Task brief - Print the entries once more, unchanged.

--- Material supplied Enclosed Below ---

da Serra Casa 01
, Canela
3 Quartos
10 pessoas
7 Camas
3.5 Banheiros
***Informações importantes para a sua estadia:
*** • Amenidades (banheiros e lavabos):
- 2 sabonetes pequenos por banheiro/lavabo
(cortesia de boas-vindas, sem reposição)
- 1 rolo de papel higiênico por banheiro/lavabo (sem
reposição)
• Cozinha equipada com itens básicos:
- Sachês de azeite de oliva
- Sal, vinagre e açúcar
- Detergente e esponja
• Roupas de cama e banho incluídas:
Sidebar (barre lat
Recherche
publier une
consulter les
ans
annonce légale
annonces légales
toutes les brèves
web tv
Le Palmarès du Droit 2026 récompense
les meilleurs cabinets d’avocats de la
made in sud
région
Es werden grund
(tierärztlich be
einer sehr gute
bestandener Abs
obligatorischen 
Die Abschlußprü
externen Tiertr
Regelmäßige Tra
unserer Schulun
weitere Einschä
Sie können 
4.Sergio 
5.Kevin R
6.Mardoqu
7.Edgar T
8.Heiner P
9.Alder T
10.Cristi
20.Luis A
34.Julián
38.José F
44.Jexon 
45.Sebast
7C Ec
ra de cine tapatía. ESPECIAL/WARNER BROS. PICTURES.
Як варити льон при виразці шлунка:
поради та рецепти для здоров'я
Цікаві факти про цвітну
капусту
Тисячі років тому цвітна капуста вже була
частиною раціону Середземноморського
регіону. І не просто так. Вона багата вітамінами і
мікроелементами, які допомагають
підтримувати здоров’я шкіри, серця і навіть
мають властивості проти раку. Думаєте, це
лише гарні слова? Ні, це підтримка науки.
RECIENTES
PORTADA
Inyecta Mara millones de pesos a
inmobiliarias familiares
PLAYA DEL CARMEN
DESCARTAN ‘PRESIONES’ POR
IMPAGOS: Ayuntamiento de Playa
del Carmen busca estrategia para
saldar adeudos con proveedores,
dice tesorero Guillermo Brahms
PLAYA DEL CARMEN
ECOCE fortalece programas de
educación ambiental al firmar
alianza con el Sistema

--- End of Enclosed Material supplied ---

Answer to this problem -
da Serra Casa 01
, Canela
3 Quartos
10 pessoas
7 Camas
3.5 Banheiros
***Informações importantes para a sua estadia:
*** • Amenidades (banheiros e lavabos):
- 2 sabonetes pequenos por banheiro/lavabo
(cortesia de boas-vindas, sem reposição)
- 1 rolo de papel higiênico por banheiro/lavabo (sem
reposição)
• Cozinha equipada com itens básicos:
- Sachês de azeite de oliva
- Sal, vinagre e açúcar
- Detergente e esponja
• Roupas de cama e banho incluídas:
Sidebar (barre lat
Recherche
publier une
consulter les
ans
annonce légale
annonces légales
toutes les brèves
web tv
Le Palmarès du Droit 2026 récompense
les meilleurs cabinets d’avocats de la
made in sud
région
Es werden grund
(tierärztlich be
einer sehr gute
bestandener Abs
obligatorischen 
Die Abschlußprü
externen Tiertr
Regelmäßige Tra
unserer Schulun
weitere Einschä
Sie können 
4.Sergio 
5.Kevin R
6.Mardoqu
7.Edgar T
8.Heiner P
9.Alder T
10.Cristi
20.Luis A
34.Julián
38.José F
44.Jexon 
45.Sebast
7C Ec
ra de cine tapatía. ESPECIAL/WARNER BROS. PICTURES.
Як варити льон при виразці шлунка:
поради та рецепти для здоров'я
Цікаві факти про цвітну
капусту
Тисячі років тому цвітна капуста вже була
частиною раціону Середземноморського
регіону. І не просто так. Вона багата вітамінами і
мікроелементами, які допомагають
підтримувати здоров’я шкіри, серця і навіть
мають властивості проти раку. Думаєте, це
лише гарні слова? Ні, це підтримка науки.
RECIENTES
PORTADA
Inyecta Mara millones de pesos a
inmobiliarias familiares
PLAYA DEL CARMEN
DESCARTAN ‘PRESIONES’ POR
IMPAGOS: Ayuntamiento de Playa
del Carmen busca estrategia para
saldar adeudos con proveedores,
dice tesorero Guillermo Brahms
PLAYA DEL CARMEN
ECOCE fortalece programas de
educación ambiental al firmar
alianza con el Sistema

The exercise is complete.